Bone structure also plays a role. Deep-set eyes naturally create more shadow beneath the brow bone, giving the appearance of dark circles even when the skin itself has no excess pigment or visible blood vessels. This is purely an architectural feature of your face, and no amount of sleep or skincare will change it, though cosmetic approaches can soften the look.

Iron Deficiency and Other Medical Causes

Anemia, particularly iron-deficiency anemia, contributes to dark circles through two pathways. Facial pallor from low hemoglobin makes the periorbital area look comparatively darker against the rest of the face. At the same time, reduced oxygen delivery to the under-eye tissues gives the blood vessels beneath the skin a more prominent, dusky appearance. If your dark circles appeared suddenly or worsened alongside fatigue, shortness of breath, or unusual paleness, low iron levels are worth investigating with a simple blood test.

Thyroid disorders, particularly an underactive thyroid, can cause fluid retention and skin changes that darken the under-eye area. Liver and kidney conditions occasionally contribute as well, though these are far less common explanations than genetics, allergies, or aging.

Sun Exposure and Screen Habits

Ultraviolet light stimulates melanin production everywhere on your face, but the under-eye area is particularly vulnerable because the skin there is so thin and often left unprotected by sunscreen. Cumulative sun exposure over years deepens pigmentation-based dark circles, especially in people already prone to them genetically. Wearing sunglasses and applying sunscreen to the orbital area (using a formula designed for sensitive skin) can slow this progression.

Extended screen time contributes indirectly. Staring at screens causes eye strain, which increases blood flow to the area and can make vascular dark circles temporarily more prominent. The bigger issue is that screen use before bed disrupts sleep quality, feeding back into the pallor and fluid retention cycle.

What Actually Helps

Because dark circles have so many possible causes, effective treatment depends on identifying which type you have. Bluish, vascular circles respond to different approaches than brown, pigmented ones, and shadows caused by volume loss need something else entirely.

For vascular dark circles, topical products containing caffeine can help. Caffeine constricts blood vessels and stimulates circulation around the eyes, reducing the pooled blood that creates the bluish tint. A clinical study testing eye pads with 3% caffeine and 1% vitamin K found visible improvement in dark circles after four weeks of daily use. Cold compresses work through the same vasoconstriction principle, offering a quick temporary fix.

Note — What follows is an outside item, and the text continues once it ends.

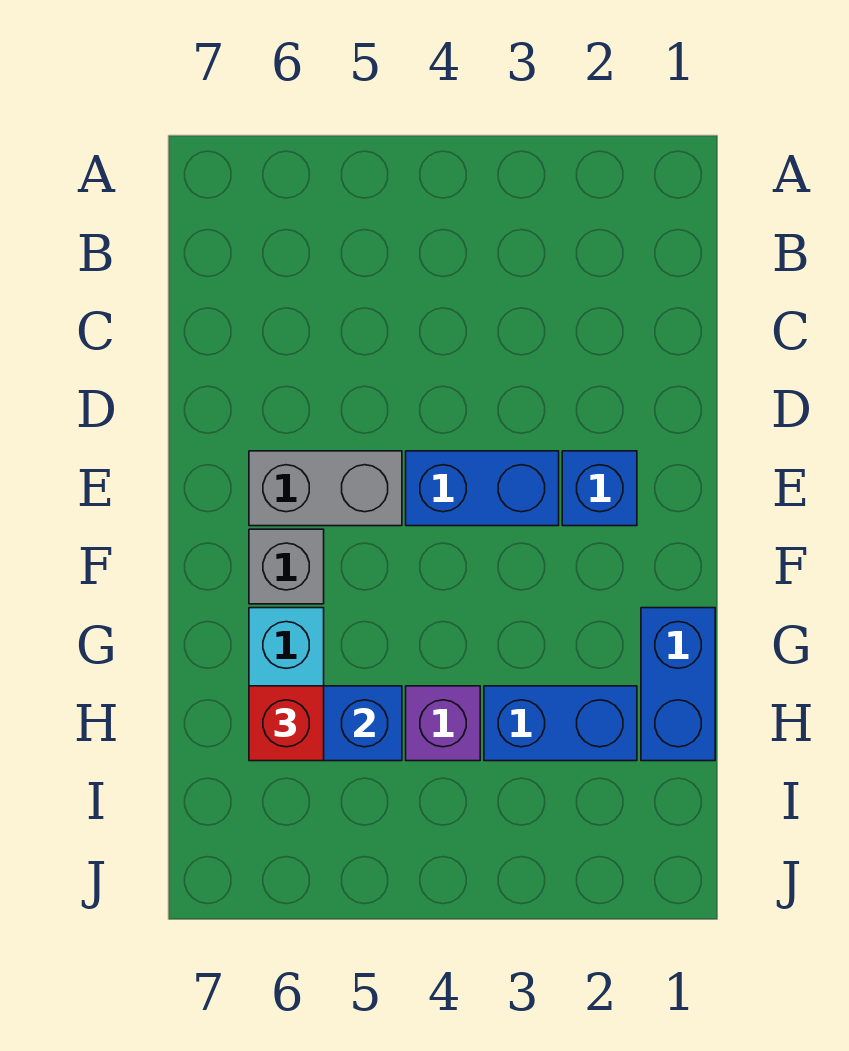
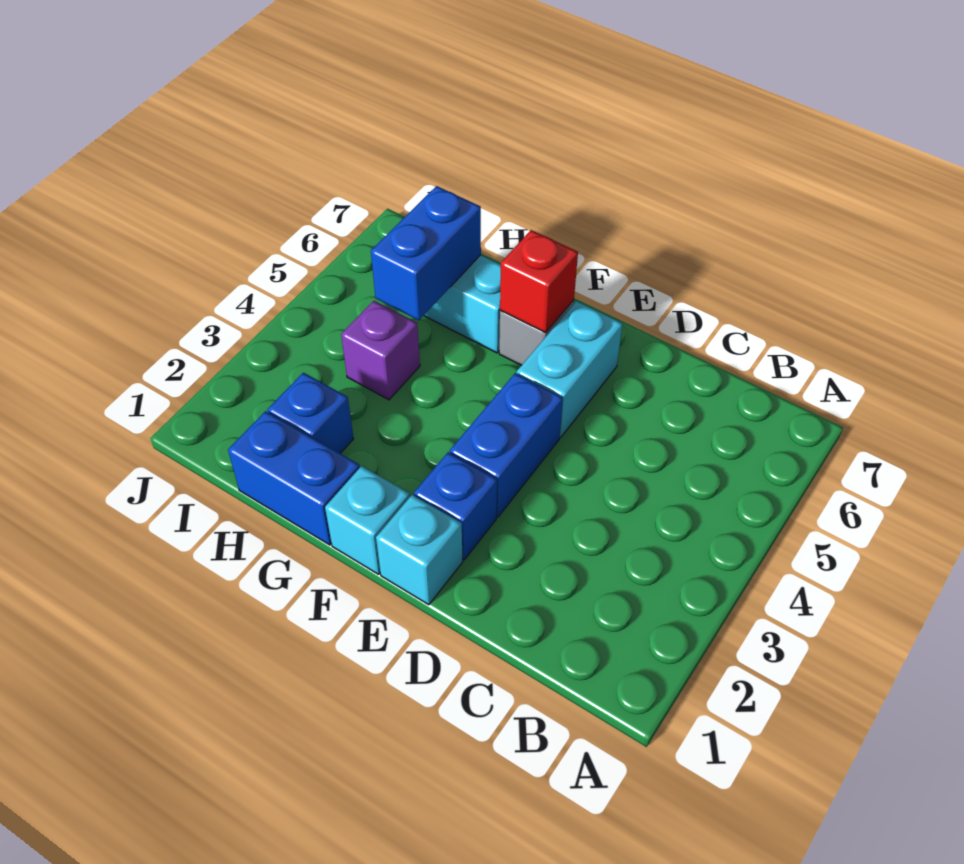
none -> cyan brick E1 level 1
grey brick E5:E6 level 1 -> cyan brick E5:E6 level 1
none -> cyan brick F1 level 1
blue brick H2:H3 level 1 -> blue brick H2 level 1
red brick H6 level 3 -> red brick F6 level 2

Pigmentation-based circles respond to ingredients that reduce melanin production, such as vitamin C, niacinamide, and retinol applied carefully to the under-eye area. Sun protection is essential here, since UV exposure will undo any progress these products make.

For circles caused by volume loss or deep tear troughs, topical products have limited impact because the problem is structural. Dermal fillers can restore volume to the hollow area beneath the eye, reducing the shadow effect. Laser treatments can target both excess pigmentation and vascular issues depending on the type used. For severe structural cases, a surgical procedure called lower blepharoplasty can reposition or remove excess fat and skin to address both shadowing and volume loss.

Dermatologists increasingly recommend combining approaches for people with multiple contributing factors. A systematic review confirmed that pairing topical agents with procedural treatments like lasers or fillers produces better results than any single approach alone, particularly for people whose dark circles stem from both pigmentation and structural changes.